Each CU has all the circuitry it needs to be virtually autonomous, too, with an L1 cache, Instruction Fetch Arbitration controller, Branch & MSG unit and so on.

There's more than the CU to GCN, though. The new architecture also supports x86 virtual memory spaces, meaning large datasets – like the megatextures id Software is employing for Rage – can be addressed when they're partially resident outside of the on-board memory.

And while it's not – as other observers have pointed out – an out-of-order processor, it is capable of using its transistors very efficiently by working on multiple threads simultaneously and switching between them if one is paused and waiting for a set of values to be returned.

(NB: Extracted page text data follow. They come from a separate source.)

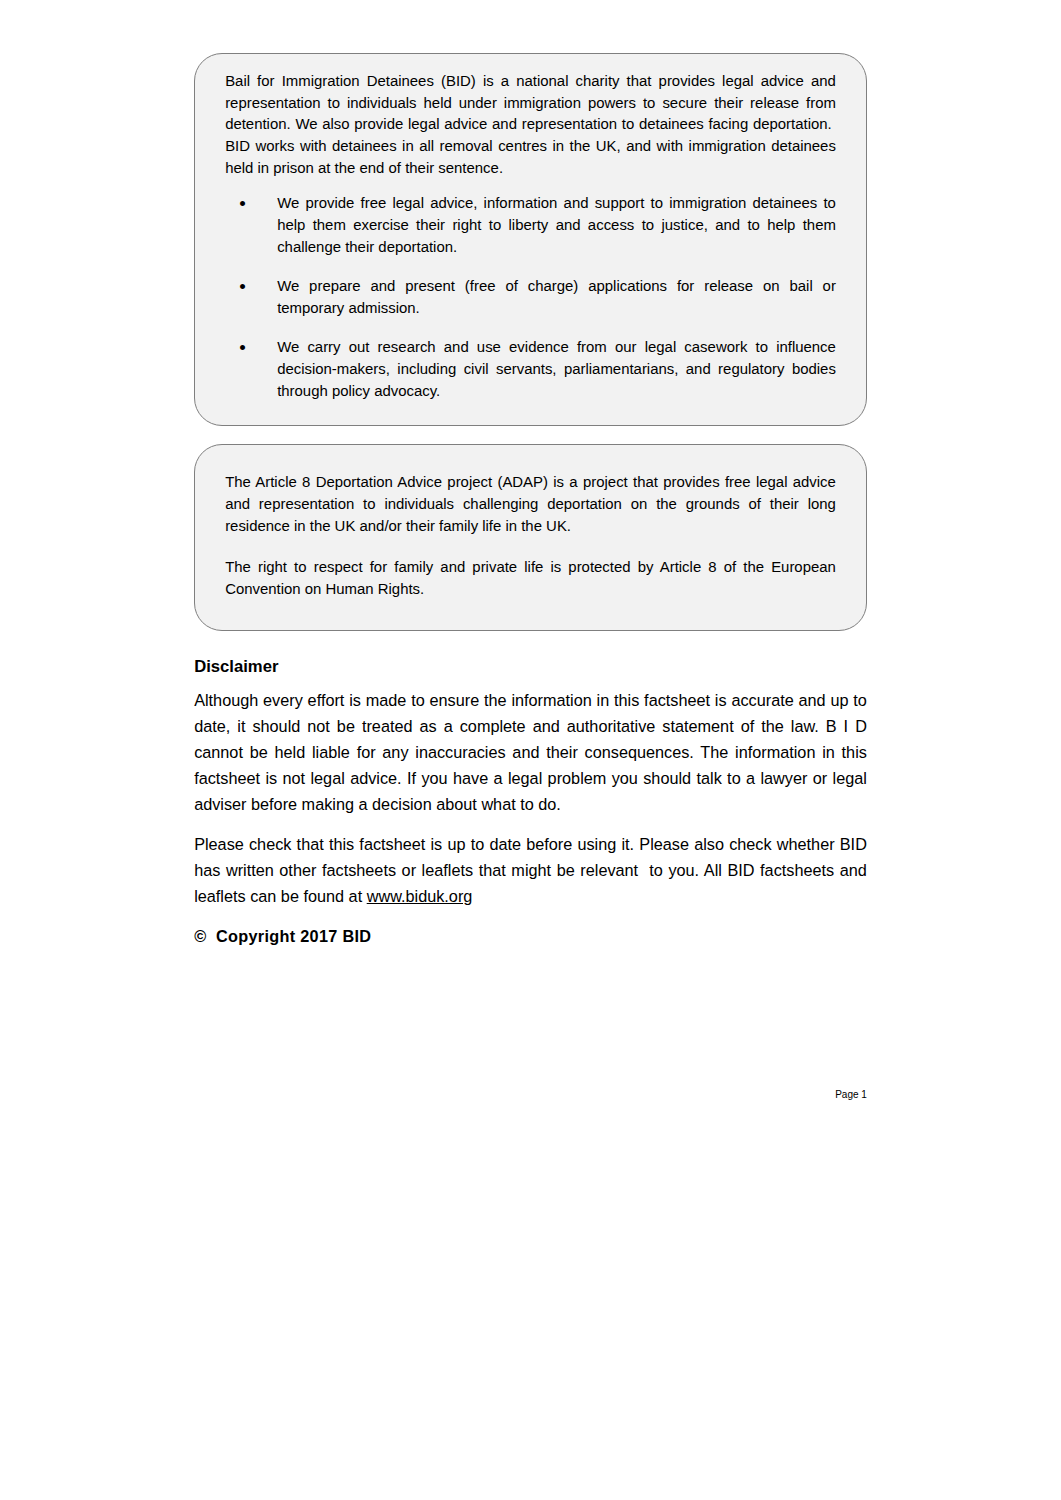Bail for Immigration Detainees (BID) is a national charity that provides legal advice and representation to individuals held under immigration powers to secure their release from detention. We also provide legal advice and representation to detainees facing deportation. BID works with detainees in all removal centres in the UK, and with immigration detainees held in prison at the end of their sentence.
We provide free legal advice, information and support to immigration detainees to help them exercise their right to liberty and access to justice, and to help them challenge their deportation.
We prepare and present (free of charge) applications for release on bail or temporary admission.
We carry out research and use evidence from our legal casework to influence decision-makers, including civil servants, parliamentarians, and regulatory bodies through policy advocacy.
The Article 8 Deportation Advice project (ADAP) is a project that provides free legal advice and representation to individuals challenging deportation on the grounds of their long residence in the UK and/or their family life in the UK.
The right to respect for family and private life is protected by Article 8 of the European Convention on Human Rights.
Disclaimer
Although every effort is made to ensure the information in this factsheet is accurate and up to date, it should not be treated as a complete and authoritative statement of the law. B I D cannot be held liable for any inaccuracies and their consequences. The information in this factsheet is not legal advice. If you have a legal problem you should talk to a lawyer or legal adviser before making a decision about what to do.
Please check that this factsheet is up to date before using it. Please also check whether BID has written other factsheets or leaflets that might be relevant to you. All BID factsheets and leaflets can be found at www.biduk.org
© Copyright 2017 BID
Page 1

In other words, it's an enormously versatile chip.

After an early preview of the design, some have noted certain similarities with Intel's defunct Larrabee concepts and also with the Atom and ARM-8 chips, except much more geared up for parallel processing.

INVENTIVE NAMING: GCN will still work with RGBA data, but boasts greater flexibility

"Graphics is still our primary focus," said AMD's Eric Demers during his keynote presentation on GCN, "But we are making significant optimisations for compute... What is compute and what is graphics is blurred."

The big question now is whether or not AMD can make this ambitious chip work. Its first VLIW5 chips were a disappointment, running hotter and slower than expected. So were Nvidia's first generation Fermi-based GPUs.

Will GCN nail it in one? We've got a while to wait to find out. The first chips based on GCN are codenamed Northern Islands and will probably be officially branded as Radeon HD7xxx. They were originally planned for this year, but aren't expected now until 2012.